* _MATERIAL FOR THE TASK_:
—————

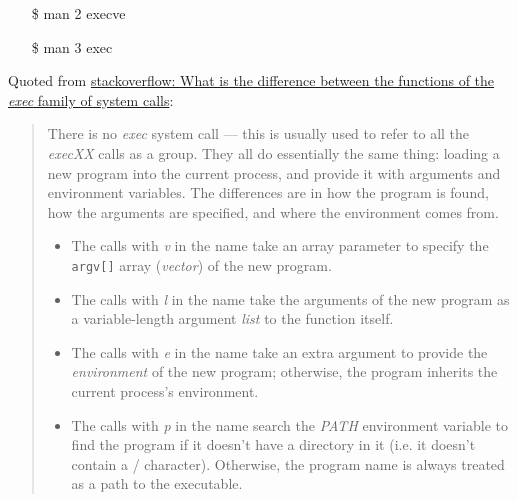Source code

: \begin{frame}
  \begin{block}{}
    \begin{center}
    \end{center}
  \end{block}\ttfamily
  \begin{itemize}
  \item[\$] man 2 execve
  \item[\$] man 3 exec
  \end{itemize}
\end{frame}

Quoted from
\href{https://stackoverflow.com/questions/20823371/what-is-the-difference-between-the-functions-of-the-exec-family-of-system-calls}{
  stackoverflow: What is the difference between the functions of the \emph{exec} family of system calls}:

\begin{quote}
  There is no \emph{exec} system call --- this is usually used to refer to all the
  \emph{execXX} calls as a group. They all do essentially the same thing: loading a new
  program into the current process, and provide it with arguments and environment
  variables. The differences are in how the program is found, how the arguments are
  specified, and where the environment comes from.

  \begin{itemize}
  \item The calls with \emph{v} in the name take an array parameter to specify the
    \texttt{argv[]} array (\emph{vector}) of the new program.
  \item The calls with \emph{l} in the name take the arguments of the new program as a
    variable-length argument \emph{list} to the function itself.
  \item The calls with \emph{e} in the name take an extra argument to provide the
    \emph{environment} of the new program; otherwise, the program inherits the current
    process's environment.
  \item The calls with \emph{p} in the name search the \emph{PATH} environment variable to
    find the program if it doesn't have a directory in it (i.e. it doesn't contain a /
    character). Otherwise, the program name is always treated as a path to the executable.
  \end{itemize}
\end{quote}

—————

* _EXERCISE OBJECTIVE_: Take every line from the records above that has the word "system" and copy it.

* _SOLUTION TO THIS PROBLEM_:
\href{https://stackoverflow.com/questions/20823371/what-is-the-difference-between-the-functions-of-the-exec-family-of-system-calls}{
  stackoverflow: What is the difference between the functions of the \emph{exec} family of system calls}:
  There is no \emph{exec} system call --- this is usually used to refer to all the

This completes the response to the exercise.